# Bullet fragments in ground venison



## Hatchie Dawg (Mar 22, 2003)

After reading about the lead fragments found in some ground venison in North Dakota, I had about a dozen packages of my ground venison and venison sausage x-rayed at work. The last two years I have switched my family almost completely over to venison. I have two young daughters and I had to know.

Four of the packages had what the tech described as very dense fragments in them. We did not take the packages apart to see what they were, but he said they looked like metal to him. It was too dense for bone, and he added that it was very small pieces whatever it was.
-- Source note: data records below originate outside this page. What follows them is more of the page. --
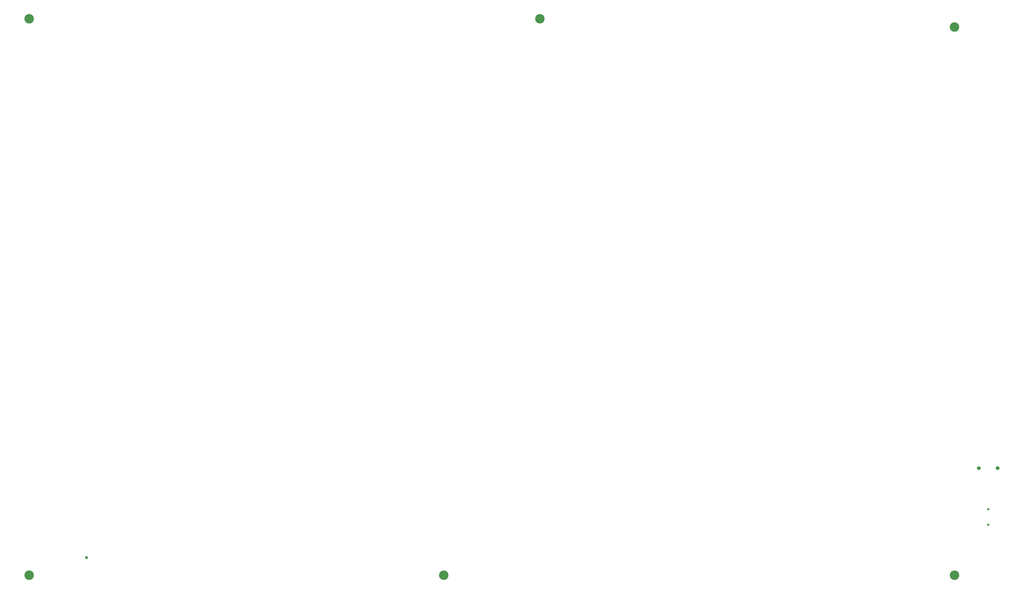
<source format=gbs>
G04 EAGLE Gerber RS-274X export*
G75*
%MOMM*%
%FSLAX34Y34*%
%LPD*%
%INSoldermask Bottom*%
%IPPOS*%
%AMOC8*
5,1,8,0,0,1.08239X$1,22.5*%
G01*
%ADD10C,3.505200*%
%ADD11C,0.853200*%
%ADD12C,1.403200*%
%ADD13C,1.103200*%


D10*
X3490000Y75000D03*
X75000Y75000D03*
D11*
X3614450Y261100D03*
X3614450Y318900D03*
D12*
X3649000Y470000D03*
X3579000Y470000D03*
D13*
X286300Y140000D03*
D10*
X1960000Y2130000D03*
X1605000Y75000D03*
X3490000Y2100000D03*
X75000Y2130000D03*
M02*

</source>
There were multiple pieces however.

That was not what I wanted to hear. If my wife found out, it would be the end of the ground venison. I am going to remove the contaminated packages from our store and switch to copper bullets in the fall.

I have used a local processor the past two years that does a very good job but I may buy a grinder and do my own in the future.

Just thought I would let ya'll know what I found. It is something to think about especially if you have kids. For myself, I just can't take the chance.


----------



## blhunter3 (May 5, 2007)

Well, I am going to keep using lead. Our forfathers where fine with all that lead so I think I will be just fine.


----------



## Ron Gilmore (Jan 7, 2003)

Couple of things in your post that got my attention. First you had the deer processed. I worked one fall in a locker plant cutting deer. I have never taken an animal in since. While most trim OK, speed is what is needed and also some processors see that meat as wasted profit since most times ground meat goes into things like pressed jerky and sausage. The customer pays for the amount of finished product if you get my drift.

I would have liked to had my sausage and ground deer checked to see if any fragments showed up. I bet mine would have come out free and clear.

By the way the hatch on coots looks good for you guys this fall!!!!!


----------



## Plainsman (Jul 30, 2003)

I totally agree Ron. The only meat I will take in for sausage or pepper sticks is the meat I have trimmed myself. Otherwise your going to be eating the same things you get in wieners, lips to bung.


----------